M2のサブカル批評 2008 Part.4

TBSラジオ「アクセス」で放送された宮崎哲弥宮台真司、両氏によるサブカル談議の文字起こし。Part.4は出版業界についてです。


宮崎:出版は率直に言って、かなりどうにもならないところまできている。特に雑誌。そもそも売れなくなってきてる。広告が入らなくなってきている。しかも、雑誌依存をしている出版社っていうのは結構多いですから。というのは、何故かと言うと、単行本が売れなくなって、ごく一部の筆者のものしか売れない。

しかも、流通しないというのが出てきて、郊外型の新刊本とこの一年ぐらいの本しか置いていない雑誌が中心の本屋には段々本というのが行き渡らなくなってきた。ベストセーラしか行き渡らなくなっています。


宮台:雑誌は20万部以上出ていても、基本的に高コスト構造でやっている週刊誌はもう回らなくなっていて、廃刊、休刊の噂が絶えない。高コスト構造をどう回避するのかが重要で、週刊誌だったら残せるのは写真週刊誌だけかなという方向性になっているのは確かです。

基本的にはスポンサーが入らなくなっているのが大きくて、例えば、大手の新聞の全面広告にパチンコ屋の広告が載るようになった。あれは理由は簡単で、ダンピングしているからです。ダンピング率については色々お話がありますが、半分とかじゃなくてもっともっと落としている。でも、その中でだんっぴんグ率が高くないのは日経新聞だったりする。

一般的に海外のメディアを見てみますと、生き残るメディアというのは高額所得者がメインユーザーだとはっきりしている。例えば、WEBサイトであれば日経BPなんかがそうで、平均をすると年収900万円以上の人が多くアクセスをしている。
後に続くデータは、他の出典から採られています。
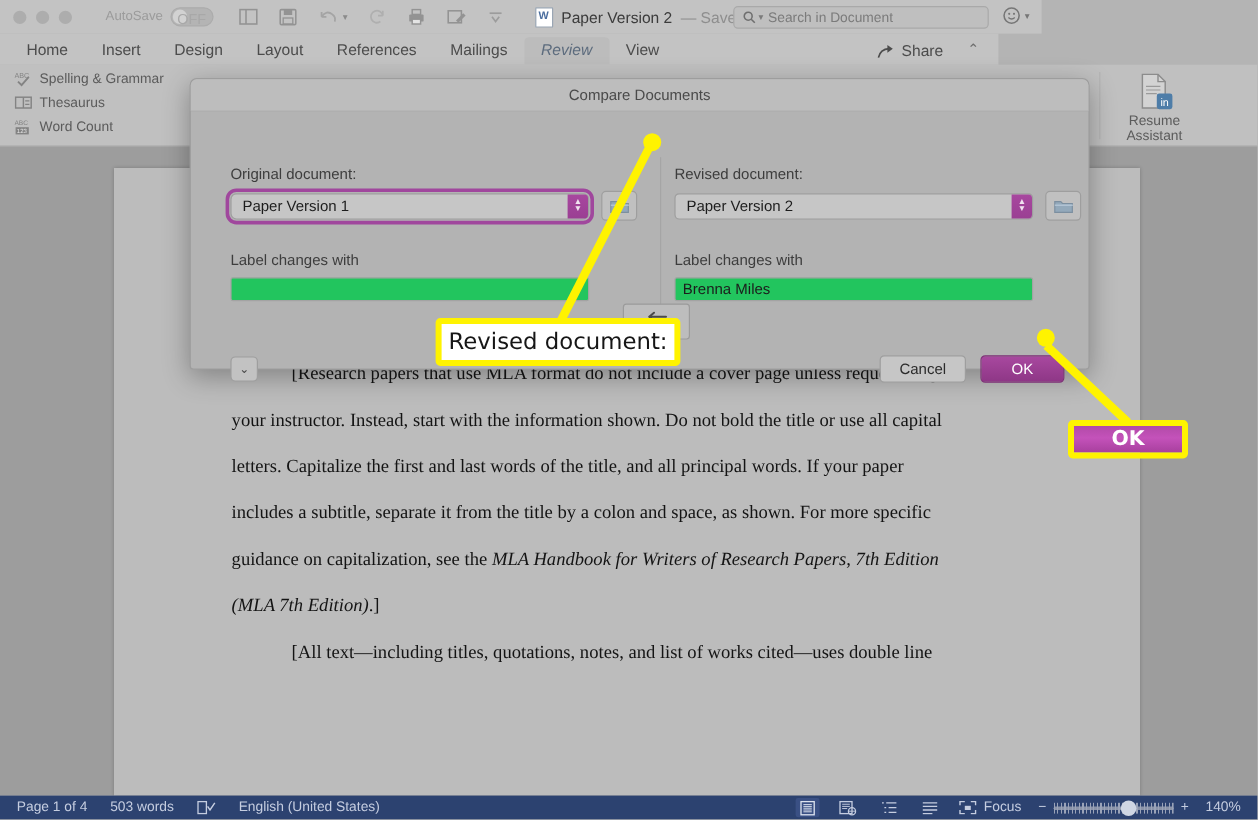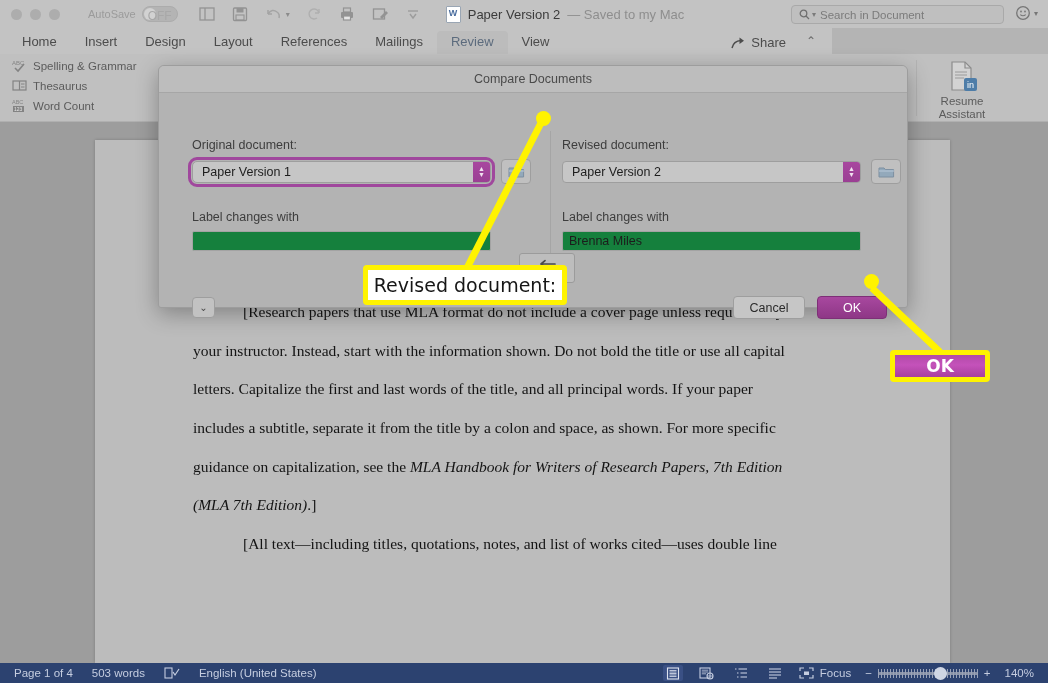"AutoSave" .titlebar { width: 1048px -> 868px }
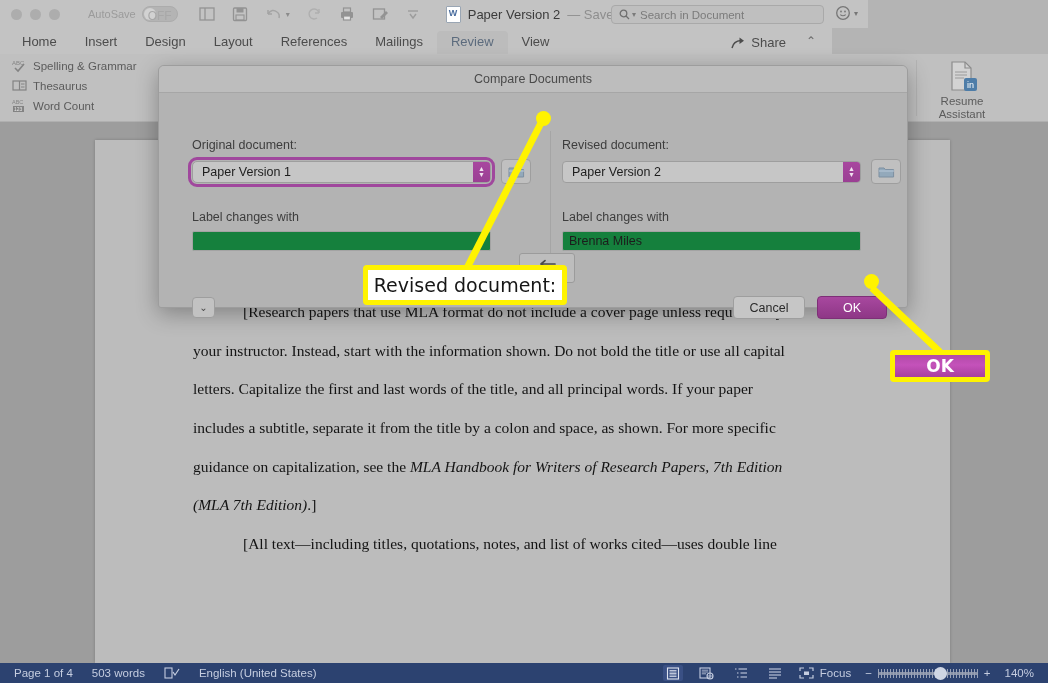"Review" .tab.active { font-style: none -> italic }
そうすると、それがデータとしてはっきりしていればスポンサーがつく。つまり、金を払える奴が見ているメディアが残っていくと。タイムとかシュピーゲルはそういう風にしてWEBサイト化もしている。

何故かと言うと、元々ディープユーザーかつお金を払える連中。そうすると方向性が分かれて、一つはダウンサイズ化という方向と、高額所得者だけが見ているメディア。これがある程度コストをかけて内容を作れるということになるでしょう。


宮崎:それが難しくて、ある日本の新聞社は、ずっとハイクオリティのものを出そうとしているわけ。ずっと企画してからコストとベネフィットの計算をするんだけど、結局のところなかなか難しいと。日本の新聞ってやたら部数が多いじゃないですか。そういう体質から脱する事が出来ないんですよ。


宮台:それはマスメディア全体がそうで、今まで持っている既得権益があるから贅肉を落とせない。だから、会社がどんどん倒産していくような流れにならないと背に腹は変えられなくはならないでしょう。

基本的には、大衆向けに今の様な形で新聞を売ったり、番組作ったりというのは難しいですね。そうすると、大衆はネットでアクセスできる無料、あるいは無料に近いコンテンツということになって、金があるやつは金払って有料コンテンツを買うという話になりかねない。そうするとディバイドが進むと考えられますし、他方、有料コンテンツがかろうじて残ると考えられますし、色んな評価がありますよね。